Ian Holten is no stranger to skin cancer. The dedicated doctor checks and treats hundreds of skin cancer cases each year. With the prevalence of skin cancer in Australia on the rise, the Geelong plastic surgeon says training General Practitioners to identify skin cancer types on patients could be vital to reducing overwhelming numbers.
Dr Holten has trained numerous General Practitioners around Australia and in developing countries in skin cancer identification and process.
According to the Cancer Council, an estimated 145,000 new cases of cancer will be diagnosed in Australia this year, with that number set to rise to 150,000 by 2020. In addition to this, 1 in 2 Australian men and women will be diagnosed with cancer by the age of 85. Melanoma is in the top 5 cancers accounting for around 60% of all cancers diagnosed in Australia.
Self-inspection is also incredibly important says Dr Holten.

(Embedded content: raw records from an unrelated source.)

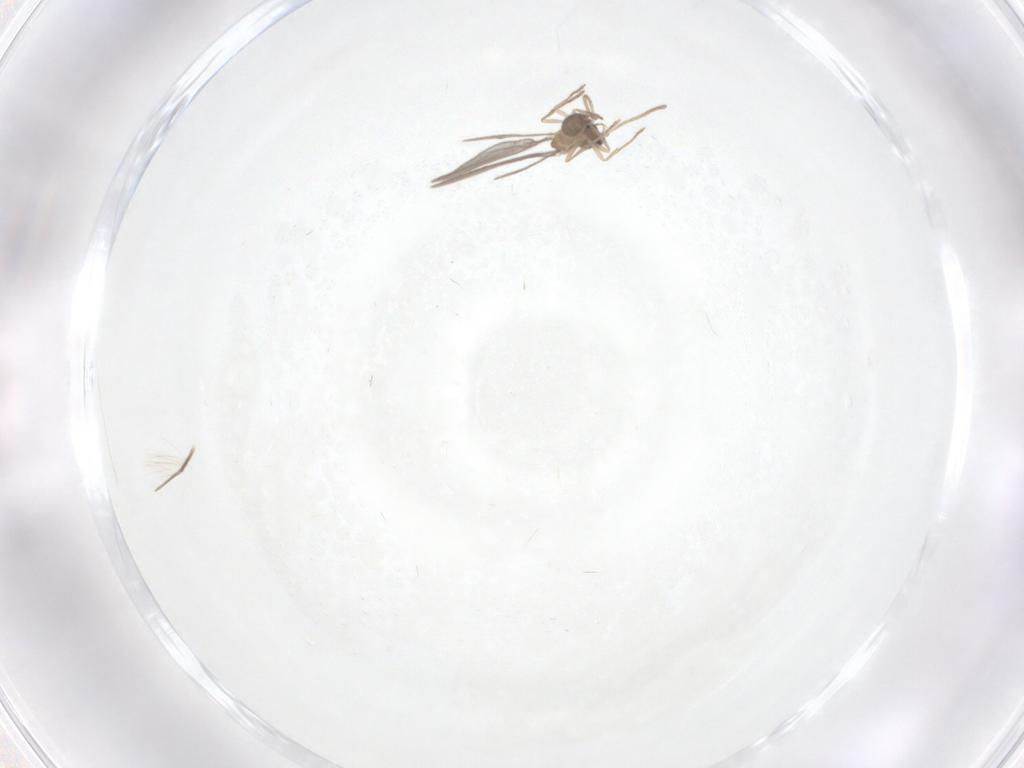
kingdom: Animalia
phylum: Arthropoda
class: Insecta
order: Hymenoptera
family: Formicidae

"It is more crucial now than ever that we inspect our bodies, and if we do find an abnormality on our skin, we should seek advice with a qualified Skin Cancer Specialist or your GP trained in skin cancer identification as soon as possible."

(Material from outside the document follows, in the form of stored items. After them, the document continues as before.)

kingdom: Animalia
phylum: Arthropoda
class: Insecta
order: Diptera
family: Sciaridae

"If you have a suspicious spot. Please, get it checked immediately. It could save your life" says Holten.
"Have a full-body skin check every year so anything nasty can be detected early. A skin check is easy and straightforward and takes 20 minutes. It is just one of those things you need to do. No referral is necessary for a skin cancer check with an experienced GP.
The forms of skin cancer are Basal Cell Carcinoma, the most common but least dangerous form of skin cancer. BCC's as they are referred to tend to grow slowly over time and if left untreated can invade local tissue and become problematic over time. They vary in appearance and presentation – they may be small raised lesions, red or pearly in colour or even as a dry, scaly or reddened area that may even ulcerate or fail to resolve.

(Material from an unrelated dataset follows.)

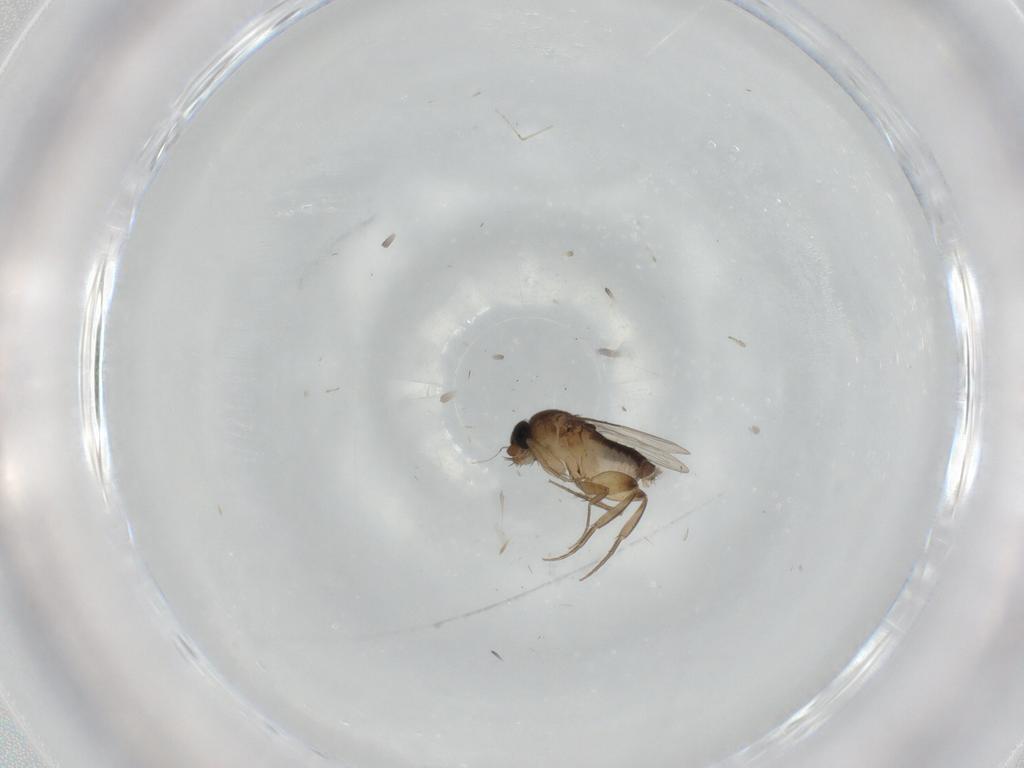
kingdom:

Squamous cell carcinoma is less common. However, this cancer may still spread to other parts of the body if left untreated. It varies in appearance, can present as a red, scaly area that may bleed easily, crust or ulcerate, or as a hardened core lesion. It can grow quite quickly and usually appears on areas of the skin most exposed to the sun.
Melanoma - The most dangerous skin cancer. These can present in many different ways and sometimes as a new lesion or in an existing one. Common characteristics of lesions are an irregularity in shape or colour; they are usually asymmetrical and look different to other lesions you may have on you. They may be slow or fast-growing. Melanoma is more prevalent in fair-skinned people.
Dr Holten urges GP's to get updated with training and understanding of how to identify skin cancers early and help establish a pro-active rather than a reactive approach with skin cancer.
Dr Holten's Australia Skin Face and Body clinics are located in Geelong, Horsham, Warrnambool and Ballarat.